Mais de 65.500 mortos na ofensiva de Israel em Gaza, incluindo mais de 80 no último dia

24 de setembro de 2025, Cidade de Gaza, Faixa de Gaza, Território Palestino: Palestinos choram sobre os corpos de pessoas mortas em um ataque do exército israelense ao bairro de Zaitoun, no sul da Cidade de Gaza, para realizar orações fúnebres em frente a
Europa Press/Contacto/Omar Ashtawy

MADRID 25 set. (EUROPA PRESS) -

As autoridades da Faixa de Gaza, controlada pelo Movimento de Resistência Islâmica (Hamas), elevaram para mais de 65.500 o número de palestinos mortos na ofensiva desencadeada pelo exército israelense contra o enclave após os ataques de 7 de outubro de 2023, incluindo mais de 80 durante o último dia.

"O número de mortos pela agressão israelense subiu para 65.502 mártires e 167.376 feridos desde 7 de outubro de 2023", disse o Ministério da Saúde de Gaza em um comunicado, acrescentando que "83 mártires e 216 feridos chegaram aos hospitais da Faixa nas últimas 24 horas".

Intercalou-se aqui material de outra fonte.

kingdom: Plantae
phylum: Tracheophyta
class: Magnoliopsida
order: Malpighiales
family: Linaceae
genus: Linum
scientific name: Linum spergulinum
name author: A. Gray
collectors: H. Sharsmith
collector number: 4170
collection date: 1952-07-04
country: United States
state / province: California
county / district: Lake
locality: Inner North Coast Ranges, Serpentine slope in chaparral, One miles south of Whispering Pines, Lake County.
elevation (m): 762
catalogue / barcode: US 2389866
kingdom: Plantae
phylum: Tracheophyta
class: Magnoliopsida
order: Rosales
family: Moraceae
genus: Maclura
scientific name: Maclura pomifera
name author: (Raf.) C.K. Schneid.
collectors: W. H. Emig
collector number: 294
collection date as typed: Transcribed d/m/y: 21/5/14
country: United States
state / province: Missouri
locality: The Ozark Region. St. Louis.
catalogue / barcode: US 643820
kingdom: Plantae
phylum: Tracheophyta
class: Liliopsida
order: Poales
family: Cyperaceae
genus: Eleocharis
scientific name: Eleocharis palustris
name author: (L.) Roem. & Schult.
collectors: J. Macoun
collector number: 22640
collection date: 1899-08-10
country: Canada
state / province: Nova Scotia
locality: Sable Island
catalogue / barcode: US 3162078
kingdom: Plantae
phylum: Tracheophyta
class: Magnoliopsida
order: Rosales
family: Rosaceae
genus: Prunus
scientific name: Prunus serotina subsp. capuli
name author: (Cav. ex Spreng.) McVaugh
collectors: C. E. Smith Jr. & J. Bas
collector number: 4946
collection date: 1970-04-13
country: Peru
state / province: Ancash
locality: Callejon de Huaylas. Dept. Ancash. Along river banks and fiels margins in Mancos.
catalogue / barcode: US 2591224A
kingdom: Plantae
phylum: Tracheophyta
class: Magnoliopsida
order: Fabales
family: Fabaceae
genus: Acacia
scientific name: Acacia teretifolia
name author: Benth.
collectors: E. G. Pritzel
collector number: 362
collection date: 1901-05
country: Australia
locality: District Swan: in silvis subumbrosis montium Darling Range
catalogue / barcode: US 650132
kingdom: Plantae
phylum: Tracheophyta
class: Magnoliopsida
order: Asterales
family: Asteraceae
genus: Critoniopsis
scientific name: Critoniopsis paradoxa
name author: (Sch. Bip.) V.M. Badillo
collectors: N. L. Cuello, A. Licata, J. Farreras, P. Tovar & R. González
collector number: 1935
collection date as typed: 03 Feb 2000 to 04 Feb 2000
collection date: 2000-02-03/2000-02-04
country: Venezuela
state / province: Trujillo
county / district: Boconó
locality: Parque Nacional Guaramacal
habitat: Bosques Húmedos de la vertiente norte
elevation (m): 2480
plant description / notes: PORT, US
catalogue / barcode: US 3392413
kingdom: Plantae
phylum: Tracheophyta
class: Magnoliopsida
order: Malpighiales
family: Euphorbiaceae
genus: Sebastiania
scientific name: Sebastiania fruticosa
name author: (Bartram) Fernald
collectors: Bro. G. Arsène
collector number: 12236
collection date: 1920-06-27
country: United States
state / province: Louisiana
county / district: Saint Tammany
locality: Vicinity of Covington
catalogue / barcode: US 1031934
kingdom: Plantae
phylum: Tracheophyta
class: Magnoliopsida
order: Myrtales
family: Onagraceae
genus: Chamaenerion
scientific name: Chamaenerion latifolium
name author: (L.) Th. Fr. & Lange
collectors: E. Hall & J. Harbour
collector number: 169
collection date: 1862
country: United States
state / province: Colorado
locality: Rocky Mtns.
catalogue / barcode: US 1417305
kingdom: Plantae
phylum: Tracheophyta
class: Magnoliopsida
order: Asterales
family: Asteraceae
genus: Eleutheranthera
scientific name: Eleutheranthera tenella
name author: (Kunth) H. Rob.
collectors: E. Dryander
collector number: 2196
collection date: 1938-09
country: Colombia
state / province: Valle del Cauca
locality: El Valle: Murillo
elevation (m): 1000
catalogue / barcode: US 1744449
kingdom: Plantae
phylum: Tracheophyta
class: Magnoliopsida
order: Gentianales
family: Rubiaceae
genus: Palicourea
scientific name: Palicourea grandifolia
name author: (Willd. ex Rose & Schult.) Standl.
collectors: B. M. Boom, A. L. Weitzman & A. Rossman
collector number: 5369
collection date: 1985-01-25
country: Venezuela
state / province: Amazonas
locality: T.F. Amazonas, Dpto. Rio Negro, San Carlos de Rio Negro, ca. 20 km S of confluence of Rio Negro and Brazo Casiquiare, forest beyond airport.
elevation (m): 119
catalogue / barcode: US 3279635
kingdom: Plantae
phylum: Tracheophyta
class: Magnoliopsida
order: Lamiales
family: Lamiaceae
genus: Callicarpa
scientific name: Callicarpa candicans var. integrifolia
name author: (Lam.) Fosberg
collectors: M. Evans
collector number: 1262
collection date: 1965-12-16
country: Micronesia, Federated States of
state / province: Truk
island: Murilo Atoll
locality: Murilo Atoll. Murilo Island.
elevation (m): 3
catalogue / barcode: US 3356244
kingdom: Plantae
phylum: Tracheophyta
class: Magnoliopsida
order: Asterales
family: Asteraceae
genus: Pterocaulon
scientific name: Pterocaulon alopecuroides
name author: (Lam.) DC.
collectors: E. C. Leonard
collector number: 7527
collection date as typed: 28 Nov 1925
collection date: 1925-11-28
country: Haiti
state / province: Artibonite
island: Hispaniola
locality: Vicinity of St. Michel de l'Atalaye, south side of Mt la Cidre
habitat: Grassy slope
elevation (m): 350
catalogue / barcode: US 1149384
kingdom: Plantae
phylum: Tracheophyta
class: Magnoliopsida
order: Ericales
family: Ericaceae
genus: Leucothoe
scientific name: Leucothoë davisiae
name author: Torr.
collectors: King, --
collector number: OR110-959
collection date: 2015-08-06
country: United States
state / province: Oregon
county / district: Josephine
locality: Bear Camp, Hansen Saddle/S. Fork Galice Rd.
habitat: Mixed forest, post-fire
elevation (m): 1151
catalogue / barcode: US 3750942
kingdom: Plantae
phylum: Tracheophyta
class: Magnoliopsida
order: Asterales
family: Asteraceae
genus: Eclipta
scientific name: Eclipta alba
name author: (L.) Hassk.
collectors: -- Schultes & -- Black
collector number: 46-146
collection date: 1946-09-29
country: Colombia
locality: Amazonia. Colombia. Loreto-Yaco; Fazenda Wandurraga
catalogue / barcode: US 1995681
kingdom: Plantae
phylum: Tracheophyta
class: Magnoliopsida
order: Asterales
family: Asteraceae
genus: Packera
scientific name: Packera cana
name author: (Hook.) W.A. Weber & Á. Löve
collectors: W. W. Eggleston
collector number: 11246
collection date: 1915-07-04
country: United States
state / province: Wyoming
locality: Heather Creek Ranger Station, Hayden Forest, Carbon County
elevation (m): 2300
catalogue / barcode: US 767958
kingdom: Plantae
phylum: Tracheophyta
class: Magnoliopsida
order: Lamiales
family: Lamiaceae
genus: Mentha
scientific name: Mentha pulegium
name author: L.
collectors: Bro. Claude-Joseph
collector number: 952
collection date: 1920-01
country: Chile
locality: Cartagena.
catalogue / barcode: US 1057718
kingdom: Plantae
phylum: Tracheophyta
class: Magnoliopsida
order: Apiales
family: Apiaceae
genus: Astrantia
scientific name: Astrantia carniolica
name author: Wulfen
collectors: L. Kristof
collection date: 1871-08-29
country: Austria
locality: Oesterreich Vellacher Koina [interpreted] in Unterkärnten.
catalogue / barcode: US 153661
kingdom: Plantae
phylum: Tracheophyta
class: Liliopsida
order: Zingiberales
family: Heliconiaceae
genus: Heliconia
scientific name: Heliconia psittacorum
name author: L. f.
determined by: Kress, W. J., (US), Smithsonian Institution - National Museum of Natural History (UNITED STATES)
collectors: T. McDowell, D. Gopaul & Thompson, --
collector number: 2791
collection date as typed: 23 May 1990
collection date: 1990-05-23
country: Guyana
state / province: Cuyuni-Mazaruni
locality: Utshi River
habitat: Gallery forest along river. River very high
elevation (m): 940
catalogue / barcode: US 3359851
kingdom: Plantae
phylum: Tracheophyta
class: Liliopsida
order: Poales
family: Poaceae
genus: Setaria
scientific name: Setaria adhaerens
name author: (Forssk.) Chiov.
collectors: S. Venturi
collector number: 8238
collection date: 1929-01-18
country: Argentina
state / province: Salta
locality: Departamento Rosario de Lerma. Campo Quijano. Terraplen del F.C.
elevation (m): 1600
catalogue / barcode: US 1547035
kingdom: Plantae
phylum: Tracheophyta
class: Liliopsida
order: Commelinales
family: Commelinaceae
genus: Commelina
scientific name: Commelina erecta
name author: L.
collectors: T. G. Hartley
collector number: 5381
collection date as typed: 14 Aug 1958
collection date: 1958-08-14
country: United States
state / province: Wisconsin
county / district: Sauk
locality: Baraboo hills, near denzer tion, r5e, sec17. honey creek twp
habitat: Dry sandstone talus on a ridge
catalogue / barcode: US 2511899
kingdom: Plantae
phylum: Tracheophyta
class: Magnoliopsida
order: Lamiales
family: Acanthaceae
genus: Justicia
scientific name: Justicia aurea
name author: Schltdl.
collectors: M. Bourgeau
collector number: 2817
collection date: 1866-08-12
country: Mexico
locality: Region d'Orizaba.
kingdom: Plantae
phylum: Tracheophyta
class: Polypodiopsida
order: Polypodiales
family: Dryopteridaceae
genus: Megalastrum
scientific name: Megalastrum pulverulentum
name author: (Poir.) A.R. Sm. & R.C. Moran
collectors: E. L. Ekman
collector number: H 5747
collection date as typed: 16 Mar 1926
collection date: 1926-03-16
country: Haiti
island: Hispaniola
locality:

Também apontou que as baixas do último dia incluíram sete mortos e 50 feridos após serem alvejados por tropas israelenses enquanto tentavam obter ajuda humanitária, elevando para 2.538 o número de mortos e 18.581 o número de feridos nesses incidentes.

O portfólio também observou que 12.939 palestinos foram mortos e 55.335 ficaram feridos desde 18 de março, quando Israel rompeu o cessar-fogo de janeiro com o Hamas e relançou sua ofensiva contra o território costeiro.

No entanto, ele enfatizou que os números de vítimas não estão completos porque "ainda há vítimas nos escombros e nas ruas, já que as ambulâncias e as equipes de Proteção Civil não conseguem chegar até elas" em meio à ofensiva, agora intensificada com um ataque em larga escala à Cidade de Gaza (norte) na tentativa de assumir o controle da cidade.

Ele alertou que os bancos de sangue dos hospitais correm o risco de ficar sem estoques devido à escassez de suprimentos e equipamentos, o que "complica a crise", já marcada por "uma grave escassez de unidades e componentes sanguíneos". "A crise prejudica a entrega de suprimentos urgentes para departamentos vitais e exames laboratoriais, em meio ao aumento do número de feridos", disse ele.